So, this year, it's finally hit me that this little girl who shares my house, my heart, and my life-- she's mine. Not mine alone, but mine.
I've never really dreamed of having a child. I've never really wanted kids. When I thought about it, I thought, well, having just one wouldn't be such trouble-- and one kid is far easier to cope with than two.
Just one, please. No twins, no "just one more," no whole litters of children that I had to scream at, "Kids!" as if I didn't remember their names. I could handle one, if my partners were sympathetic and helpful and everything was just right.
And I met this guy, back in 2001, and really liked him, and it turned out he had... two kids. I was afraid, really, that at some point we were going to get them both and I was just going to snap, because I could barely imagine having one kid, and two was just completely beyond my control.
And on Easter of 2003, we got a phone call, with the most horrible news a parent should ever have to face. I shouldn't say "this news" or "this thing." She was a real person, this little girl, Charlie was. Charlie died, and that's what happened. She wasn't sick, or playing in the street, or saving someone else. She died in a stupid accident because grownups weren't paying as much attention as they could have. If Charlie hadn't died, then people wouldn't have got upset and we wouldn't have got the Ravenlet. Things would have just gone on as they were.

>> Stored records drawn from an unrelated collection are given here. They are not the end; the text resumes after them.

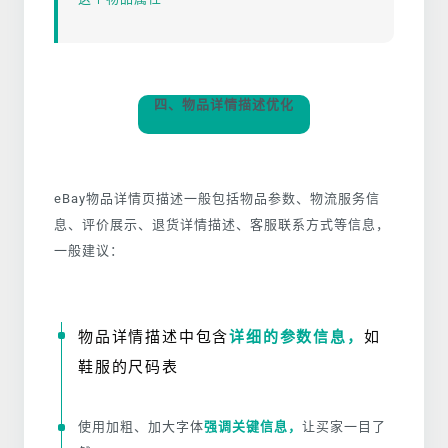
四、物品详情描述优化
eBay物品详情页描述一
般包括物品参数、物流服务信
息、评价展示、退货详情描述、客服联系方式等信息，
一般建议：
物品详情描述中包含
详细的参数信息，
如
鞋服的尺码表
使用加粗、加大字体
强调关键信息，
让买家一目了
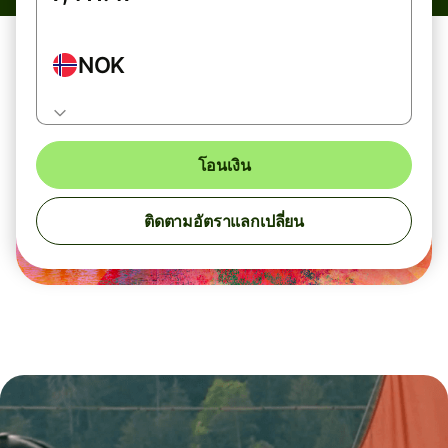
NOK
โอนเงิน
ติดตามอัตราแลกเปลี่ยน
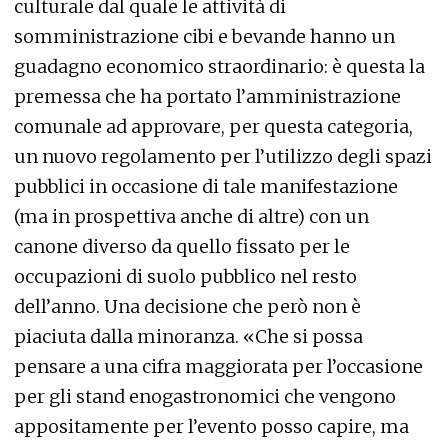
culturale dal quale le attività di
somministrazione cibi e bevande hanno un
guadagno economico straordinario: è questa la
premessa che ha portato l’amministrazione
comunale ad approvare, per questa categoria,
un nuovo regolamento per l’utilizzo degli spazi
pubblici in occasione di tale manifestazione
(ma in prospettiva anche di altre) con un
canone diverso da quello fissato per le
occupazioni di suolo pubblico nel resto
dell’anno. Una decisione che però non è
piaciuta dalla minoranza. «Che si possa
pensare a una cifra maggiorata per l’occasione
per gli stand enogastronomici che vengono
appositamente per l’evento posso capire, ma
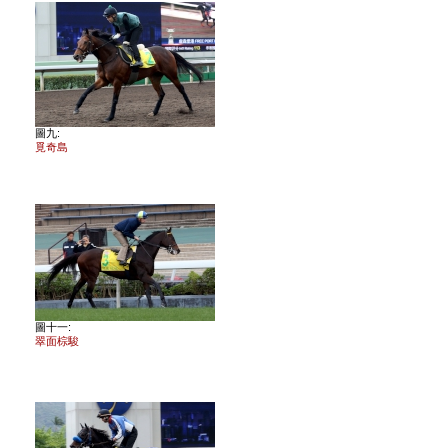
圖九:
覓奇島
圖十一:
翠面棕駿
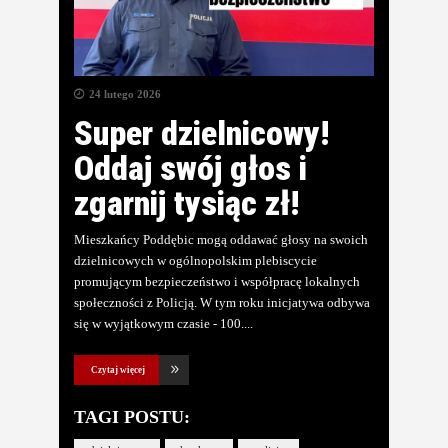
24 lutego 2026
Super dzielnicowy!
Oddaj swój głos i
zgarnij tysiąc zł!
Mieszkańcy Poddębic mogą oddawać głosy na swoich
dzielnicowych w ogólnopolskim plebiscycie
promującym bezpieczeństwo i współpracę lokalnych
społeczności z Policją. W tym roku inicjatywa odbywa
się w wyjątkowym czasie - 100.
Czytaj więcej
TAGI POSTU:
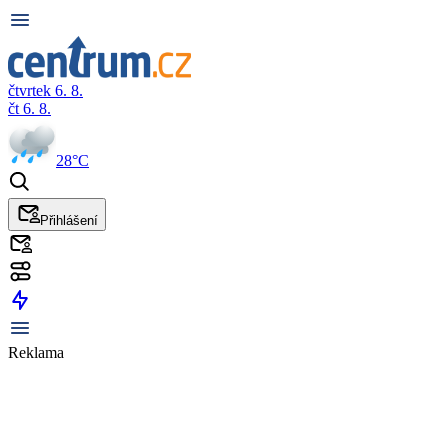
čtvrtek 6. 8.
čt 6. 8.
28°C
Přihlášení
Reklama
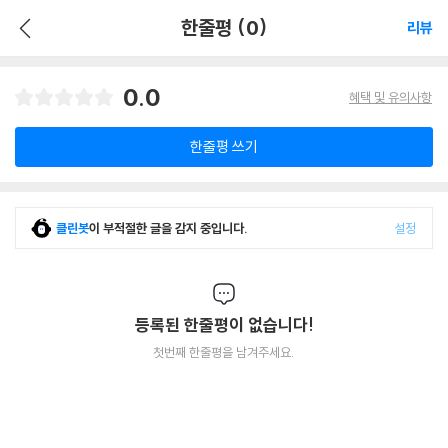
한줄평 (0)
리뷰
0.0
혜택 및 유의사항
한줄평 쓰기
클린봇
이 부적절한 글을 감지 중입니다.
설정
등록된 한줄평이 없습니다!
첫번째 한줄평을 남겨주세요.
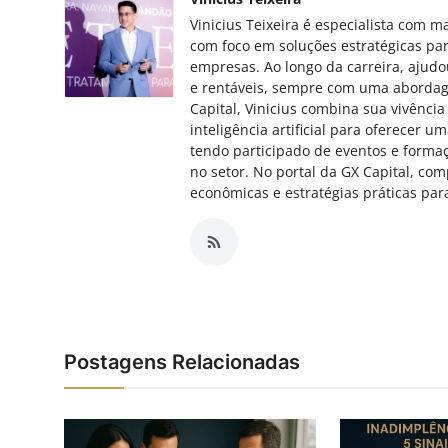
Vinicius Teixeira é especialista com 
com foco em soluções estratégicas par
empresas. Ao longo da carreira, ajud
e rentáveis, sempre com uma abordag
Capital, Vinicius combina sua vivênci
inteligência artificial para oferecer 
tendo participado de eventos e formaç
no setor. No portal da GX Capital, co
econômicas e estratégias práticas pa
Postagens Relacionadas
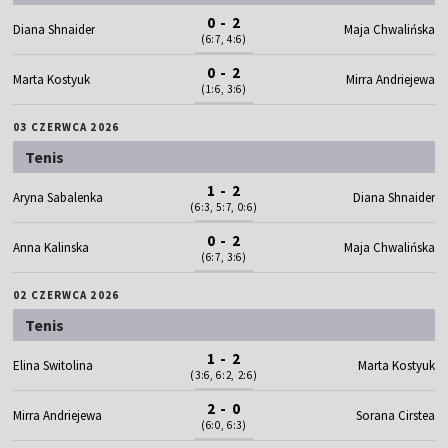
0 - 2
Diana Shnaider
Maja Chwalińska
(6:7, 4:6)
0 - 2
Marta Kostyuk
Mirra Andriejewa
(1:6, 3:6)
03 CZERWCA 2026
Tenis
1 - 2
Aryna Sabalenka
Diana Shnaider
(6:3, 5:7, 0:6)
0 - 2
Anna Kalinska
Maja Chwalińska
(6:7, 3:6)
02 CZERWCA 2026
Tenis
1 - 2
Elina Switolina
Marta Kostyuk
(3:6, 6:2, 2:6)
2 - 0
Mirra Andriejewa
Sorana Cirstea
(6:0, 6:3)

And there was an awful, horrible secret, passed from hand to hand, from mouth to mouth, away from the children, that Charlie didn't HAVE to die. It could have NOT happened. It could have been prevented. Each of us sat quietly and in our heads counted up the things we could've done but didn't, should've done but wouldn't understand. It's silly, but the thing I regret most is being so vehement that I only wanted one. What would have happened if I'd been more supportive, helped fight for the kids instead of being ambivalent and assuming their mom was taking care of them?
Because Charlie died, her sister lives with us now, and she eats watermelon and vegetables (sometimes willingly) and has kitties and coloring books and she's learning to carry in subtraction, and as time goes on she'll do more and more things that Charlie will never, ever do. She'll grow up and fall in love and maybe get married, and have her first job and her first time to come back to us for help, and the first time she takes care of it herself like a real grownup-- and will Charlie be with her for those? Is Charlie still part of her family? Is she part of mine, too?
Sometimes it's hard to believe that the death of someone I've never met can bring so much joy. And yet, it's hard to let go of the guilt and the sorrow. Sometimes I think I'll never let it go.
But then I think of a mother who stood and watched, on a Friday afternoon, as her son died a terrible painful death, and even in His agony, told one of His friends to be as a son to her and bring her comfort-- if He says there's comfort to be found, then I'll trust Him for it.